Converting from AAC to MP3 is a lossy-to-lossy transcode. If quality matters, keep the native format (M4A) and use a player that supports it VLC, for example, handles M4A on both Android and iOS without issues.

Organising Files Once They're on Your Phone

This part gets overlooked. You download ten tracks and suddenly your Downloads folder is a mess with no album art, no artist tags, and filenames that look like video_HD_final_remix_2022.mp3.

A few habits that help:

  • Use a consistent filename format: Artist – Title.mp3

  • Tag your files: Android apps like Music Tag Editor or ID3 Editor let you add metadata directly on your phone

  • Move files to a dedicated folder: Most music players scan a specific folder set yours to /sdcard/Music/ and keep everything there

  • Add album art: Some players pull it automatically; others need it embedded in the file

If you're building a proper offline library, this matters more than the download method itself.

Common Mistakes

Downloading from copyright-protected content and assuming it's fine because "it's just for personal use." Personal use isn't a blanket exemption everywhere. Know your local copyright law.

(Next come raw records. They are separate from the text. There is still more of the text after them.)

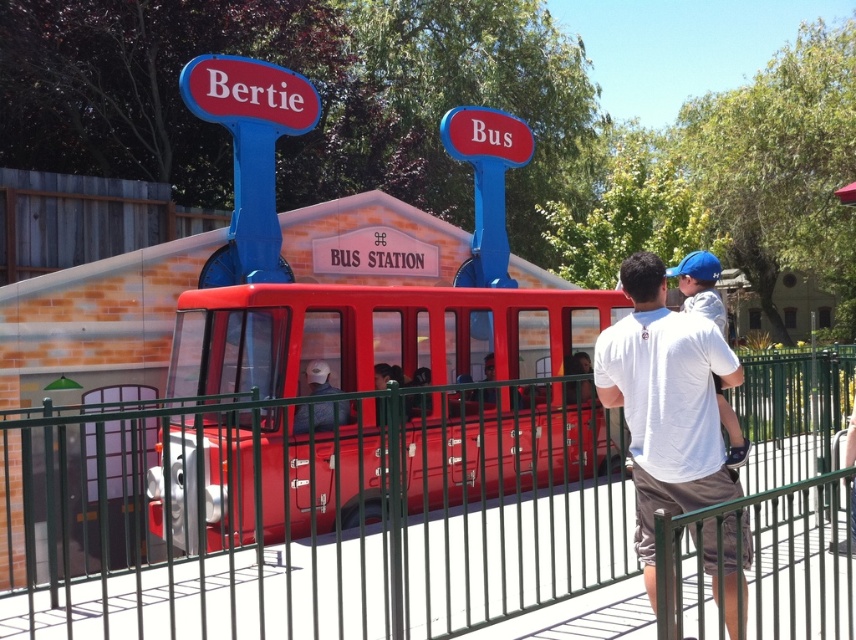
You are a visitor at the amusement park and want to take a photo of the green metal fence at center and the matte black helmet at center. Which object should you focus on first if you want to capture both in a single frame without moving the camera?

The green metal fence at center is larger in size than the matte black helmet at center, so you should focus on the larger object first to ensure both fit in the frame.

You are standing in the amusement park and want to take a photo of the green metal fence at center from a safe distance. According to the park guidelines, visitors must stay at least 5 meters away from all fences for safety. Can you safely take the photo while complying with the rule?

The distance between you and the green metal fence at center is 5.10 meters, which is more than the required 5 meters. Therefore, you can safely take the photo while complying with the park guidelines.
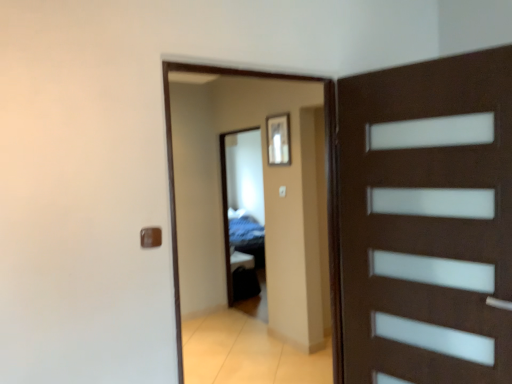
Question: From their relative heights in the image, would you say transparent glass door at center is taller or shorter than brown matte door handle at lower left?

Choices:
 (A) tall
 (B) short

Answer: (A)

Question: Is point (266, 72) closer or farther from the camera than point (145, 246)?

Choices:
 (A) farther
 (B) closer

Using random APKs from unofficial sources. Newpipe from newpipe.net is safe. A random "YouTube downloader" APK from a sketchy site is a different story entirely. Stick to open-source tools with public code repositories.

Expecting the same quality as a purchased track. YouTube audio is compressed. A downloaded YouTube track will rarely match a 320kbps file from a legitimate music store. Manage expectations accordingly.

Not checking available formats before downloading. Use yt-dlp's -F flag to see every stream available for a video before committing to a download format.

FAQs

Can you download music from YouTube to an iPhone legally?

Yes through YouTube Premium's in-app downloads. Exporting as a standalone file isn't supported on iOS without third-party web tools.

Does Newpipe work on iOS?

No Newpipe is Android only. iPhone users don't have an equivalent open-source option.

Will downloaded YouTube music play on any music app?

Yes, if it's saved as an MP3 or M4A file in your phone's storage any local music player will read it.

Is 128kbps good enough for phone listening?

For casual use and standard earbuds, yes. For quality headphones or speakers, aim for 192kbps or above.

What happens to my YouTube Premium downloads if I cancel?

They expire immediately the files are encrypted and tied to your active subscription.

The Takeaway

The method you choose depends on what you actually need. YouTube Premium is the no-hassle option if you're just listening. Newpipe or yt-dlp via Termux give you real files in your phone's storage. Web converters work fine for the occasional one-off download.

Whatever you use check what you're downloading first. The tool won't do that for you.